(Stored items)
** Start **

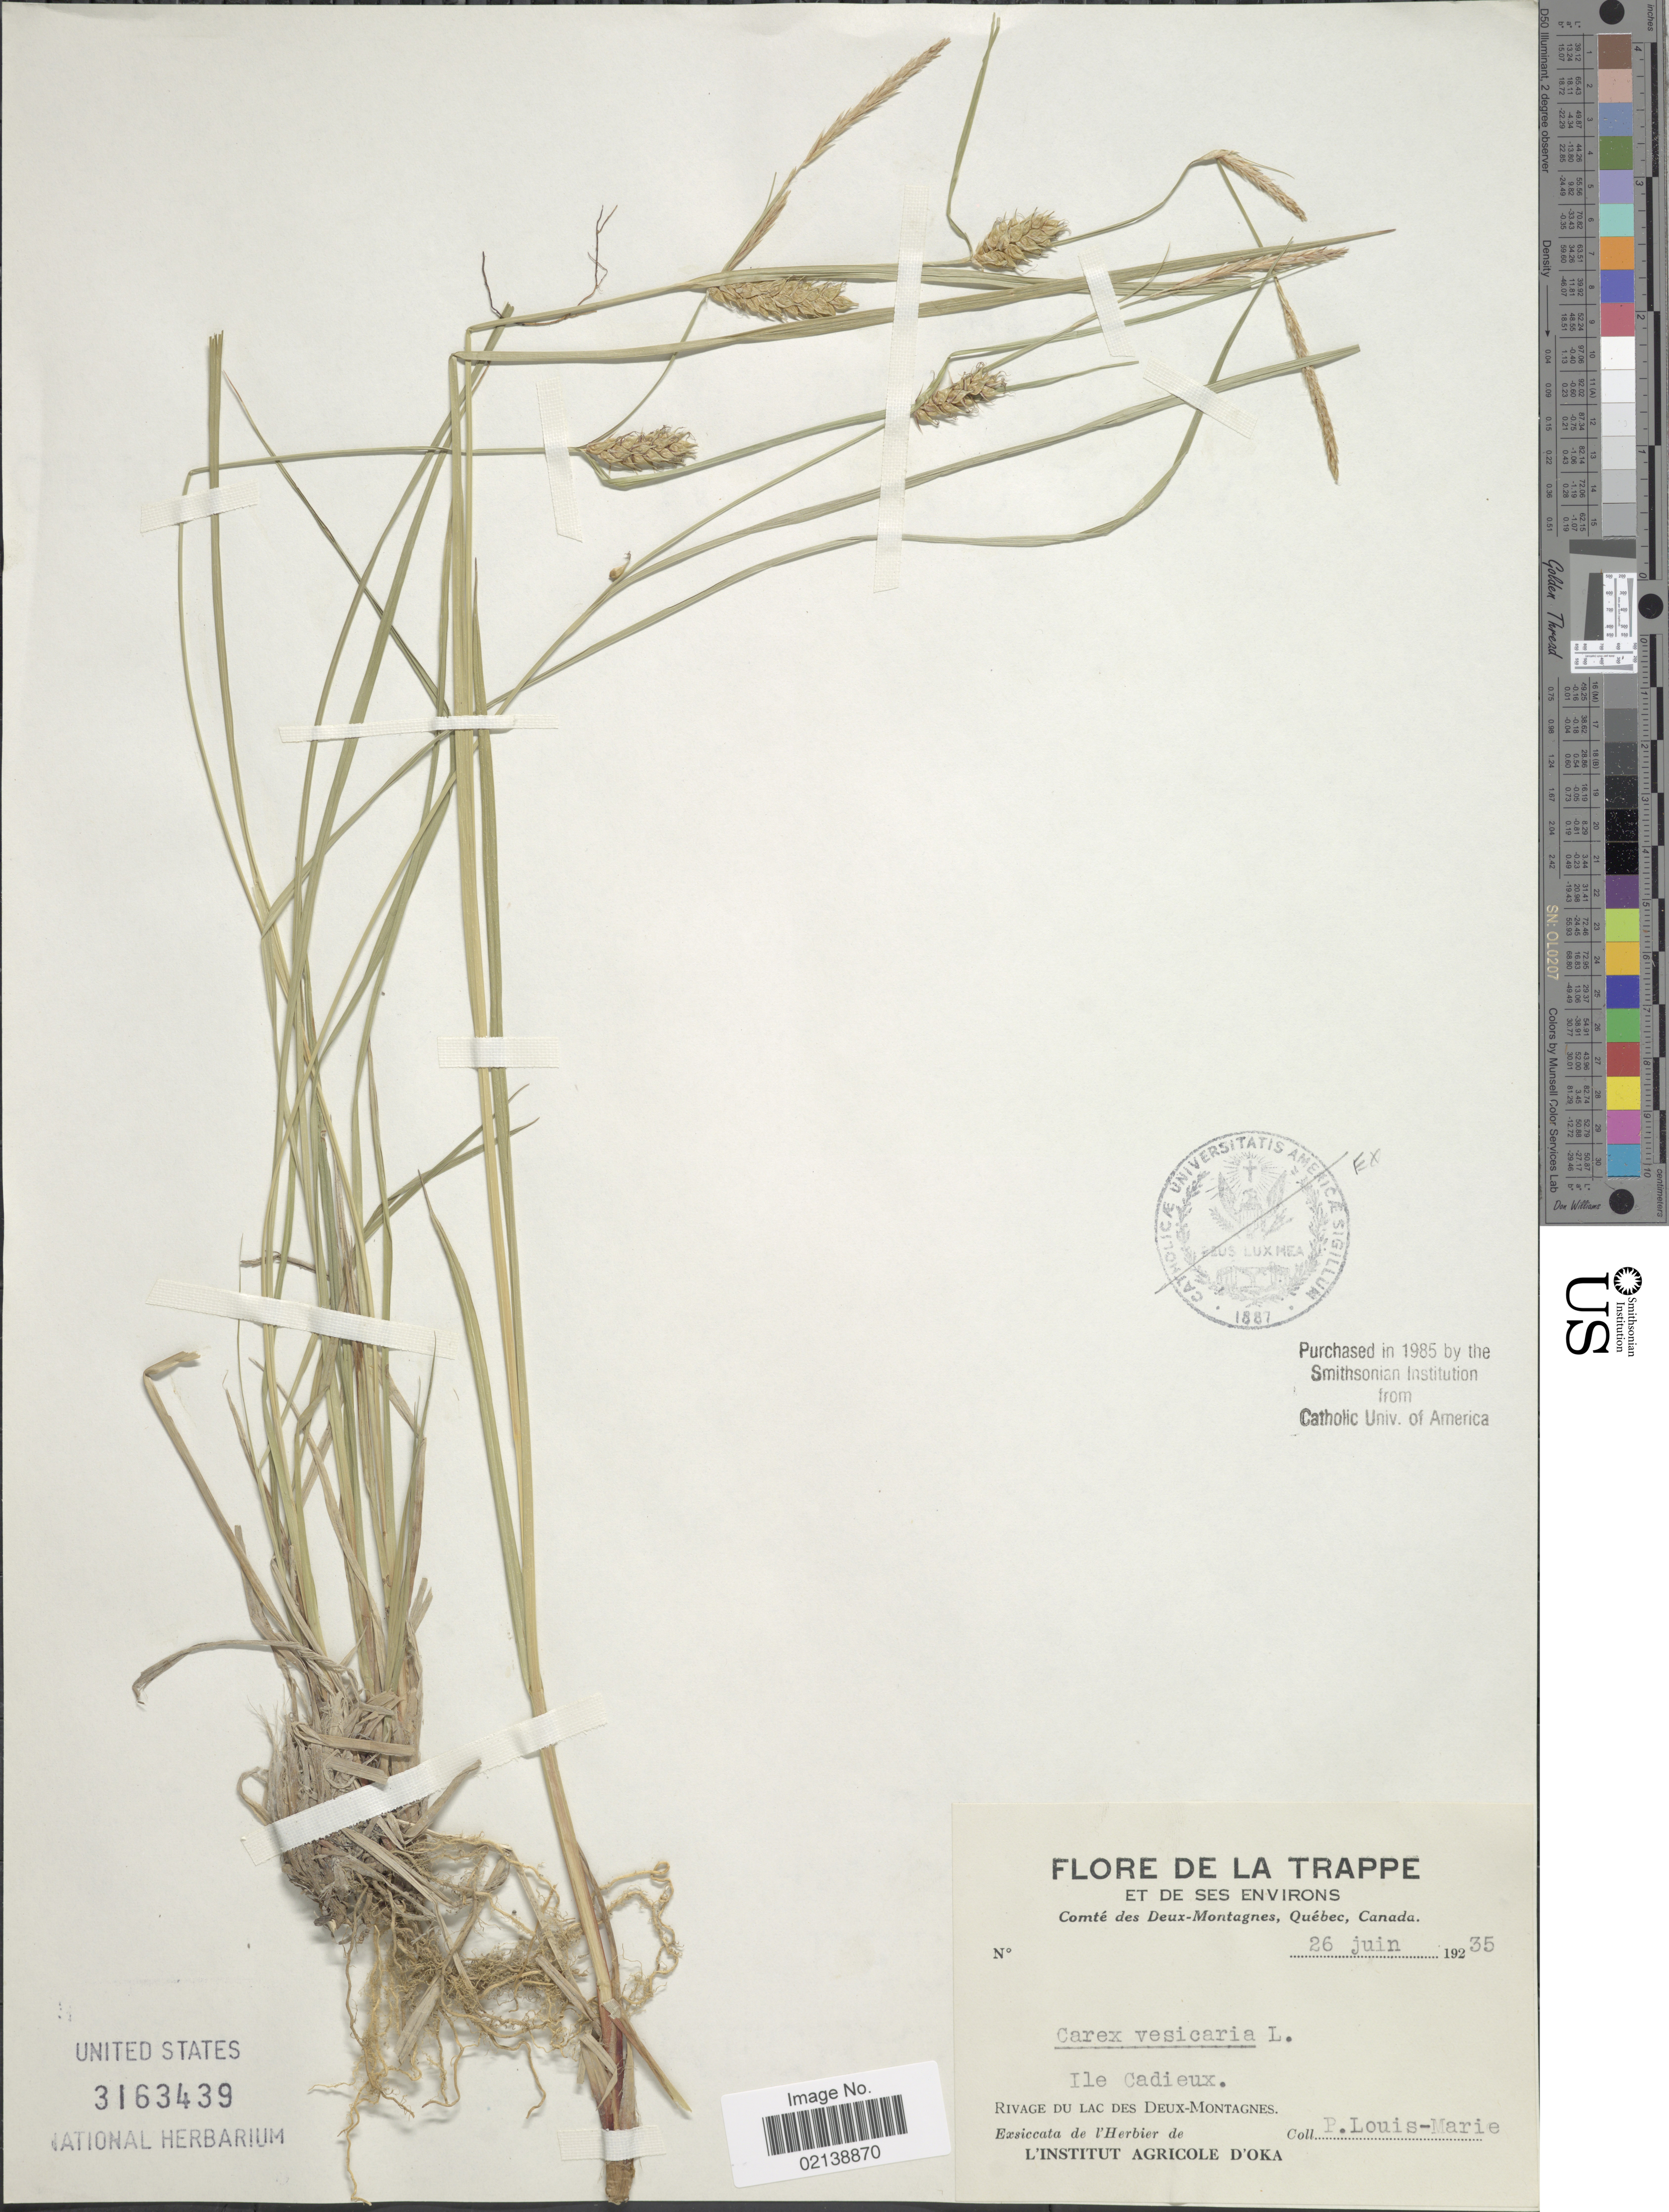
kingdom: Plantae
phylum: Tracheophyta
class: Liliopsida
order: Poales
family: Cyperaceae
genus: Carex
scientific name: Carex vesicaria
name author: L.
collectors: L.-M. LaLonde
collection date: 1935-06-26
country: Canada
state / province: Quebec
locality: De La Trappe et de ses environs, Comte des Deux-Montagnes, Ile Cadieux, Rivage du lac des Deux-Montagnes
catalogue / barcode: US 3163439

** End **

Give all of the records above as a two-column CSV headed field and value, with one row for each line. Wrap every entry in quotation marks, replace any line breaks with spaces, and leave out the pictures.

field,value
"kingdom:","Plantae"
"phylum:","Tracheophyta"
"class:","Liliopsida"
"order:","Poales"
"family:","Cyperaceae"
"genus:","Carex"
"scientific name:","Carex vesicaria"
"name author:","L."
"collectors:","L.-M. LaLonde"
"collection date:","1935-06-26"
"country:","Canada"
"state / province:","Quebec"
"locality:","De La Trappe et de ses environs, Comte des Deux-Montagnes, Ile Cadieux, Rivage du lac des Deux-Montagnes"
"catalogue / barcode:","US 3163439"